Huit ex-salariés de Goodyear ont été condamnés à des peines de deux ans d’emprisonnement dont neuf mois ferme. Amiens, il y a deux ans tout juste. 1173 suppressions d’emplois et deux fermetures de sites annoncées chez Goodyear. Autant de vies en suspens, de femmes et d'hommes qui luttent dans un bassin d'emploi sinistré. Le combat syndical dure, sans perspective face au Titan, le groupe américain propriétaire des usines qui n’a que la rentabilité en ligne de mire. De débrayages en occupations, le désespoir monte jusqu’à ce 6 janvier 2014 où des salariés retiennent pendant plusieurs heures deux cadres de l’entreprise, sans violence.
Que sont devenues la violence économique et la tension sociale dans le jugement rendu hier par le tribunal correctionnel d’Amiens ? Huit ex-salariés de Goodyear ont été condamnés à des peines de deux ans d’emprisonnement dont neuf mois ferme. Le tribunal n'a examiné leur ultime tentative de se faire entendre qu’à l’aune de la qualification pénale de séquestration.
Condamnés pour l’exemple ? Alors que le code pénal affirme que l’emprisonnement ferme doit constituer un dernier recours et que les responsables de l’entreprise ont eux-mêmes retiré leur plainte, la justice a refusé le choix de l’apaisement.
La lourdeur inédite de la sanction élude la réalité des conflits sociaux dans lesquels des centaines de salariés sont condamnés à l’impuissance comme au désintérêt politique et médiatique. Des salariés auxquels le code du travail n’offre plus aucun levier pour résister à des licenciements massifs qui, sous couvert de compétitivité, ne visent rien d’autre que la maximisation des profits.
L’amnistie sociale a fait long feu.
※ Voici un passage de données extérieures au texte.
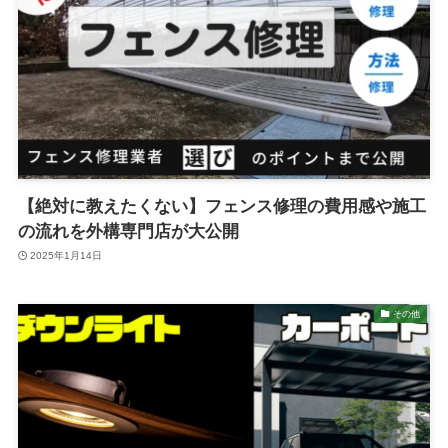
【絶対に教えたくない】フェンス修理の費用感や施工
の流れを外構専門店が大公開
2025年1月14日
その他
A Amiens comme à Roissy, l'action syndicale n’est vue qu’au prisme du droit pénal sitôt qu'elle s'écarte des chemins balisés d'un dialogue social feutré. Le calcul économique de dirigeants qui intègrent le coût de la violation de la loi à leurs business plans a de beaux jours devant lui ; car de sanctions exemplaires, il est alors rarement question.